Chicken Enchilada Dip
Total Time: 3 hrs 10 mins
Preparation Time: 10 mins
Cook Time: 3 hrs
Ingredients
- 2 (10 1/2 ounce) cans cream of chicken soup
- 2 (8 ounce) cans green chilies
- 2 (10 ounce) cans red enchilada sauce
- 2 (15 ounce) cans black beans, drained
- 3 cups cooked chicken, shredded
- 2/3 cup ranch dressing
- 1 cup extra-sharp cheddar cheese, shredded
- 2 (8 ounce) packages cream cheese, softened and cut into cubes
Recipe
- 1 shred and separate the canned chicken a little with a fork so that there are not any huge chunks.

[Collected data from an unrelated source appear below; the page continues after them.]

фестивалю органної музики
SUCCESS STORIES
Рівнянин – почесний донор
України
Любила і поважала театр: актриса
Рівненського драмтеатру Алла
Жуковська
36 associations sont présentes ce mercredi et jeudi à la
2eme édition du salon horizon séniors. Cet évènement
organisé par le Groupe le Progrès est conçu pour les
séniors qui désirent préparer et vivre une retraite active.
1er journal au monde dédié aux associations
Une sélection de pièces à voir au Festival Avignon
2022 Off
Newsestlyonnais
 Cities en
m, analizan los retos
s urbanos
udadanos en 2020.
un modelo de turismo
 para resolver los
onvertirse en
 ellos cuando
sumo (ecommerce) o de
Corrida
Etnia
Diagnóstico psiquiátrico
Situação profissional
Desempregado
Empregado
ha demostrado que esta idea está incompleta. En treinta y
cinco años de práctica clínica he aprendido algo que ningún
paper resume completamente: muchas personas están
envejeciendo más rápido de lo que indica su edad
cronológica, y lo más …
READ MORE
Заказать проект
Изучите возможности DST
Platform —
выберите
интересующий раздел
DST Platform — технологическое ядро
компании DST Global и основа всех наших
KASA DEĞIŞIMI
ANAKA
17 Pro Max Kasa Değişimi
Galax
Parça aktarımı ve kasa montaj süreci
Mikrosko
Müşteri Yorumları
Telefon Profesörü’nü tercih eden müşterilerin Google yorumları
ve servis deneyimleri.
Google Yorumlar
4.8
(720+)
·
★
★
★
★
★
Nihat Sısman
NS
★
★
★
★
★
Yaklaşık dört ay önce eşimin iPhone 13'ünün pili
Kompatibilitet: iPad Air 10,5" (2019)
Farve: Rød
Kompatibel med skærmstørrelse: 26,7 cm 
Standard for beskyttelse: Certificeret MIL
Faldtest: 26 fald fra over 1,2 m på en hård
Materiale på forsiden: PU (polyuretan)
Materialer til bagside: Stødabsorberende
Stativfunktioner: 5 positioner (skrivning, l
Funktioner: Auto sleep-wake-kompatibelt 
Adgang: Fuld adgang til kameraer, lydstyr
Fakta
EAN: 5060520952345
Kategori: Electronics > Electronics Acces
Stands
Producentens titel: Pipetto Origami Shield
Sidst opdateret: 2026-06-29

- 2 put chicken and all of the other ingredients, except the cheeses, into a large crock pot.
- 3 stir together until it is a uniform mixture.
- 4 heat over low heat for 2 hours.
- 5 turn crock pot heat up to high, after 30 minutes stir in the cheddar cheese until it melts and completey incorporates.
- 6 continue to cook and about 20 minutes before serving, stir in cream cheese until dip is smooth and creamy.
- 7 taste dip at this point, and add spiciness as needed!
- 8 lower heat to warm setting, and stir as needed.